Orrore nell’orrore. Perché i presenti non hanno fatto nulla per frenare la violenza, per intervenire, magari con delle urla per richiamare soccorsi. Posso capire il timore di esporsi fisicamente. Abbiamo tutti a mente episodi nei quali volonterosi intervenuti a dividere due contendenti sono stati, a loro volta, aggrediti subendo lesioni gravi. Vorrei poter credere che, non essendo capaci di opporsi fisicamente alla violenza, coloro che hanno filmato l’aggressione lo abbiano fatto per mettere a disposizione delle Forze dell’Ordine la prova del reato e consentire l’accertamento delle responsabilità.

Mi auguro che sia così. Eppure, la prima sensazione è stata quella del disgusto per il disinteresse mostrato nei confronti dell’aggredito, per una mancanza di pietà che non appartiene alla nostra civiltà che, invece, si gloria sovente di ritenere che l’aiuto ai deboli è un dovere morale, che fa parte del nostro modo di pensare, di quella che chiamiamo identità e che spesso richiamiamo, a ragione, per dire che gli altri, anche coloro che vengono in Italia da lontano, devono rispettarla.

L’ambulante nigeriano era un nostro ospite e noi avremmo dovuto sentire il dovere di difenderlo per dimostrare a tutti e al mondo che siamo gli eredi della civiltà del diritto, quella che per prima ha individuato la rilevanza giuridica del concetto di “persona”, poi irrobustita dall’insegnamento cristiano, che si identifica nel “buon Samaritano” variamente interpretato nel tempo dal Cavaliere medievale, tenuto a difendere i deboli, o dai santi della carità, da Camillo de Lellis a Madre Teresa.

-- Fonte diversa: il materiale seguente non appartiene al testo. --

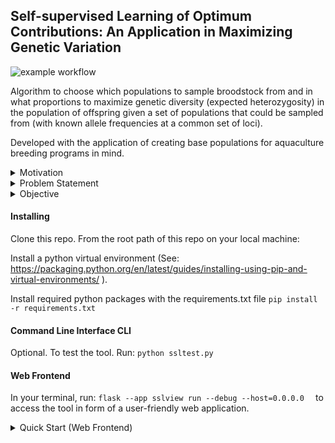     
## Self-supervised Learning of Optimum Contributions: An Application in Maximizing Genetic Variation
![example workflow](https://github.com/delomast/maxFounderDiversity/actions/workflows/ci.yml/badge.svg?event=push)

Algorithm to choose which populations to sample broodstock from and in what proportions to maximize genetic diversity (expected heterozygosity) in the population of offspring given a set of populations that could be sampled from (with known allele frequencies at a common set of loci).

Developed with the application of creating base populations for aquaculture breeding programs in mind.

<details>
<summary>Motivation</summary>
Diversity of traits in living organisms is controlled by inherited genes. 
Therefore, the success of selective breeding tasks using genetic data predominant in the agricultural sciences is highly correlated with the degree of genetic variants present in the founding populations used for that breeding program. Today, genetic data can be digitally synthesized broadening the genetic variation range that can be obtained for founding a breeding program. A large number of populations, say $n \ge 50$ can now be surveyed as possible candidates that could be in the founder set.


Given a number of populations, $n$, we typically want to select $k\le n$ founding populations for a breeding program in a way that will maximize the genetic variation (or minimize the co-ancestry) of their offspring. For each $1 \le i\le n$ population, available information is a genomic dataset of allele frequencies for $l$ loci. 

</details>

<details>
  <summary>Problem Statement</summary>

  It is usually assumed that all available $n$ populations can be combined and sampled for use in the breeding program, that is, we choose $k=n$ populations. This plan was a sensible about two decades ago when genotyping was expensive. In contrast, in recent times, large-scale genotyping data is cheaper to obtain.  However, choosing broodstock from all of the populations is likely redundant (diminishing returns).

  For optimum cost-effective planning, we would like to evaluate each possible $k$ founding set, where $1\le k\le n$, and pick a $k$ combination at which a further increase in $k$, starts to add little to the average genetic diversity in the group. For example, given a dataset of $n=20$ populations, we may find that choosing between $k=5$ to $k=8$ populations is sufficient to create a successful breeding program.

</details>

<details>
  <summary>Objective</summary>
  Here we present a self-supervised learning algorithm for efficiently solving large-scale problems of this nature. 

  
  Our tool assists with making the decision of which $k$ combination of the $n$ populations to choose and the relative proportion (or number) of broodstock from each? 
  
  
  Given known allele frequencies for $l$ loci in $n$ available populations. The goal of our learning algorithm is to both select a subset $k \le n$ populations and determine the number of individuals to select from each of $k$ populations in a way that maximizes the genetic variation of the given group, with the least diminishing return.
</details>



#### Installing
Clone this repo. From the root path of this repo on your local machine:

Install a python virtual environment (See: <a>https://packaging.python.org/en/latest/guides/installing-using-pip-and-virtual-environments/ </a>).

Install required python packages with the requirements.txt file `pip install -r requirements.txt`

#### Command Line Interface CLI
Optional. To test the tool. Run: `python ssltest.py` 

#### Web Frontend
In your terminal, run: 
`
flask --app sslview run --debug --host=0.0.0.0  
`
to access the tool in form of a user-friendly web application.
<details>
  <summary> Quick Start (Web Frontend) </summary>
  <div>
      To start learning. Choose a configuration. Upload your genetic dataset of $n$ populations with allele frequencies. Header of dataset should be of the common form below: <br><br>
    <table>
      <thead>
        <tr>
          <th>CHROM</th>
          <th>POS</th>
          <th>N_ALLELES</th>
          <th>N_CHR</th>
          <th>{ALLELE:FREQ}</th>
        </tr>
      </thead>
    </table>
    where <strong>CHROM</strong> is a chromosome name, <strong>POS</strong> is a position (loci) in that chromosome, <strong>N_ALLELES</strong> is the number of alleles, <strong>N_CHR</strong> is related to the sample size that was used to calculate the allele frequencies, <strong>{ALLELE:FREQ}</strong> is the dictionary of alleles and their frequencies. 
    
Each line of the $n$ input files should have the same chromosome name and position for all populations. We adopt this particular format of input file, since it can be easily generated from common genotype file formats with existing, widely used software.
  
</div>
</details>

Infine, l’orrore non ha sollecitato solamente pensieri di pietà per la vittima e condanna per l’aggressore. Infatti, c’è stato chi si è inserito nel clima preelettorale per agitare lo spettro del razzismo, una merce avariata nel dibattito politico, se non altro per gli effetti che può produrre in un contesto nel quale la presenza di un numero crescente di immigrati privi di fonti di sostentamento crea naturalmente problemi di sicurezza che possono in alcuni contesti rendere difficile la convivenza. Gettare benzina sul fuoco, da qualunque parte provenga, non è un buon servizio reso alla comunità.